What is required:
Format the records below as a Markdown table with two columns, No. for the row number and Line for the text of each line. Leave out blank lines.

Record set:
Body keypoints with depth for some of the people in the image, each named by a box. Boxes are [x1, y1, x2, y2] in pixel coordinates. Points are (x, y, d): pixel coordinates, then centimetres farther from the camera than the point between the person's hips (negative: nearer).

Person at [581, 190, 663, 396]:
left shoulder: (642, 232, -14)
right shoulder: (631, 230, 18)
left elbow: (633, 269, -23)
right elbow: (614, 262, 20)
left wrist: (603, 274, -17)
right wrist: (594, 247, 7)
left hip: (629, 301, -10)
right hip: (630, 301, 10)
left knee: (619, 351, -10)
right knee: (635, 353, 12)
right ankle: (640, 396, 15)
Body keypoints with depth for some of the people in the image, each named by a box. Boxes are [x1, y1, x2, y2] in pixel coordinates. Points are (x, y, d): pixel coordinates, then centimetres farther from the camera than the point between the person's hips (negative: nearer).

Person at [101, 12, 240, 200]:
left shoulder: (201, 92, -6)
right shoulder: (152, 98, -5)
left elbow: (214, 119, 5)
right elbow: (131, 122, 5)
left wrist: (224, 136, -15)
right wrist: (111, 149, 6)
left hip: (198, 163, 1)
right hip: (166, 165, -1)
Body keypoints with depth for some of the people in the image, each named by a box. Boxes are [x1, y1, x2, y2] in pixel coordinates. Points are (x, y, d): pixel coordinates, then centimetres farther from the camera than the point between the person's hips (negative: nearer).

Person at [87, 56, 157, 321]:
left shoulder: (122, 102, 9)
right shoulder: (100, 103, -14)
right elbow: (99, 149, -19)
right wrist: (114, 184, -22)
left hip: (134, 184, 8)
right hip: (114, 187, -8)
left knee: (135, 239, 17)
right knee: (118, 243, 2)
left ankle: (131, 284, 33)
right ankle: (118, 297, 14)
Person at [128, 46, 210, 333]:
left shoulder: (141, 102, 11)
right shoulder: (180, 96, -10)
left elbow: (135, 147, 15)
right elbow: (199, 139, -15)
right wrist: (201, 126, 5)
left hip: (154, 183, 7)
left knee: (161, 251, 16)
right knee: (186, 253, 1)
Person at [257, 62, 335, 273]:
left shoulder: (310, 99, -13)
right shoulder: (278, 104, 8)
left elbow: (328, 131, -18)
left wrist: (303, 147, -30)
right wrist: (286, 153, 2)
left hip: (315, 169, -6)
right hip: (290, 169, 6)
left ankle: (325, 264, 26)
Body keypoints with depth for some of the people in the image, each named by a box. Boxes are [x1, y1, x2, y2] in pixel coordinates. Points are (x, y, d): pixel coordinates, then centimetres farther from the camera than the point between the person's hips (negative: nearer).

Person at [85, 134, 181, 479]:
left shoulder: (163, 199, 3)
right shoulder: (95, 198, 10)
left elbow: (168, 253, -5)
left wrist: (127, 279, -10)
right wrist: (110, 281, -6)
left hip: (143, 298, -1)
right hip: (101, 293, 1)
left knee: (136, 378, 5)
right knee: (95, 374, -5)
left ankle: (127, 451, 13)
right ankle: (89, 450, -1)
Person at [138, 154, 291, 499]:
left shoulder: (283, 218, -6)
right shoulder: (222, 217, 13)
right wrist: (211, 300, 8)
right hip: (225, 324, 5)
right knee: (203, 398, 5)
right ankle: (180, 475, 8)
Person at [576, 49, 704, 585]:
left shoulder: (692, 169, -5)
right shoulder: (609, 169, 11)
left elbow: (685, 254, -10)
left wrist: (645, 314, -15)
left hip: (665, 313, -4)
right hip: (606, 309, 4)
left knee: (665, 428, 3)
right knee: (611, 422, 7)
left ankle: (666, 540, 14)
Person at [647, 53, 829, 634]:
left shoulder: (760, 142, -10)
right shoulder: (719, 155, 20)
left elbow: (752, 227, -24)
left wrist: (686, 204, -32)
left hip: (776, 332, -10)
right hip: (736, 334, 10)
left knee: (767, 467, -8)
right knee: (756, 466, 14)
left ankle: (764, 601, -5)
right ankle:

Exercise output:
| No. | Line |
|---|---|
| 1 | Body keypoints with depth for some of the people in the image, each named by a box. Boxes are [x1, y1, x2, y2] in pixel coordinates. Points are (x, y, d): pixel coordinates, then centimetres farther from the camera than the point between the person's hips (negative: nearer). |
| 2 | Person at [581, 190, 663, 396]: |
| 3 | left shoulder: (642, 232, -14) |
| 4 | right shoulder: (631, 230, 18) |
| 5 | left elbow: (633, 269, -23) |
| 6 | right elbow: (614, 262, 20) |
| 7 | left wrist: (603, 274, -17) |
| 8 | right wrist: (594, 247, 7) |
| 9 | left hip: (629, 301, -10) |
| 10 | right hip: (630, 301, 10) |
| 11 | left knee: (619, 351, -10) |
| 12 | right knee: (635, 353, 12) |
| 13 | right ankle: (640, 396, 15) |
| 14 | Body keypoints with depth for some of the people in the image, each named by a box. Boxes are [x1, y1, x2, y2] in pixel coordinates. Points are (x, y, d): pixel coordinates, then centimetres farther from the camera than the point between the person's hips (negative: nearer). |
| 15 | Person at [101, 12, 240, 200]: |
| 16 | left shoulder: (201, 92, -6) |
| 17 | right shoulder: (152, 98, -5) |
| 18 | left elbow: (214, 119, 5) |
| 19 | right elbow: (131, 122, 5) |
| 20 | left wrist: (224, 136, -15) |
| 21 | right wrist: (111, 149, 6) |
| 22 | left hip: (198, 163, 1) |
| 23 | right hip: (166, 165, -1) |
| 24 | Body keypoints with depth for some of the people in the image, each named by a box. Boxes are [x1, y1, x2, y2] in pixel coordinates. Points are (x, y, d): pixel coordinates, then centimetres farther from the camera than the point between the person's hips (negative: nearer). |
| 25 | Person at [87, 56, 157, 321]: |
| 26 | left shoulder: (122, 102, 9) |
| 27 | right shoulder: (100, 103, -14) |
| 28 | right elbow: (99, 149, -19) |
| 29 | right wrist: (114, 184, -22) |
| 30 | left hip: (134, 184, 8) |
| 31 | right hip: (114, 187, -8) |
| 32 | left knee: (135, 239, 17) |
| 33 | right knee: (118, 243, 2) |
| 34 | left ankle: (131, 284, 33) |
| 35 | right ankle: (118, 297, 14) |
| 36 | Person at [128, 46, 210, 333]: |
| 37 | left shoulder: (141, 102, 11) |
| 38 | right shoulder: (180, 96, -10) |
| 39 | left elbow: (135, 147, 15) |
| 40 | right elbow: (199, 139, -15) |
| 41 | right wrist: (201, 126, 5) |
| 42 | left hip: (154, 183, 7) |
| 43 | left knee: (161, 251, 16) |
| 44 | right knee: (186, 253, 1) |
| 45 | Person at [257, 62, 335, 273]: |
| 46 | left shoulder: (310, 99, -13) |
| 47 | right shoulder: (278, 104, 8) |
| 48 | left elbow: (328, 131, -18) |
| 49 | left wrist: (303, 147, -30) |
| 50 | right wrist: (286, 153, 2) |
| 51 | left hip: (315, 169, -6) |
| 52 | right hip: (290, 169, 6) |
| 53 | left ankle: (325, 264, 26) |
| 54 | Body keypoints with depth for some of the people in the image, each named by a box. Boxes are [x1, y1, x2, y2] in pixel coordinates. Points are (x, y, d): pixel coordinates, then centimetres farther from the camera than the point between the person's hips (negative: nearer). |
| 55 | Person at [85, 134, 181, 479]: |
| 56 | left shoulder: (163, 199, 3) |
| 57 | right shoulder: (95, 198, 10) |
| 58 | left elbow: (168, 253, -5) |
| 59 | left wrist: (127, 279, -10) |
| 60 | right wrist: (110, 281, -6) |
| 61 | left hip: (143, 298, -1) |
| 62 | right hip: (101, 293, 1) |
| 63 | left knee: (136, 378, 5) |
| 64 | right knee: (95, 374, -5) |
| 65 | left ankle: (127, 451, 13) |
| 66 | right ankle: (89, 450, -1) |
| 67 | Person at [138, 154, 291, 499]: |
| 68 | left shoulder: (283, 218, -6) |
| 69 | right shoulder: (222, 217, 13) |
| 70 | right wrist: (211, 300, 8) |
| 71 | right hip: (225, 324, 5) |
| 72 | right knee: (203, 398, 5) |
| 73 | right ankle: (180, 475, 8) |
| 74 | Person at [576, 49, 704, 585]: |
| 75 | left shoulder: (692, 169, -5) |
| 76 | right shoulder: (609, 169, 11) |
| 77 | left elbow: (685, 254, -10) |
| 78 | left wrist: (645, 314, -15) |
| 79 | left hip: (665, 313, -4) |
| 80 | right hip: (606, 309, 4) |
| 81 | left knee: (665, 428, 3) |
| 82 | right knee: (611, 422, 7) |
| 83 | left ankle: (666, 540, 14) |
| 84 | Person at [647, 53, 829, 634]: |
| 85 | left shoulder: (760, 142, -10) |
| 86 | right shoulder: (719, 155, 20) |
| 87 | left elbow: (752, 227, -24) |
| 88 | left wrist: (686, 204, -32) |
| 89 | left hip: (776, 332, -10) |
| 90 | right hip: (736, 334, 10) |
| 91 | left knee: (767, 467, -8) |
| 92 | right knee: (756, 466, 14) |
| 93 | left ankle: (764, 601, -5) |
| 94 | right ankle: |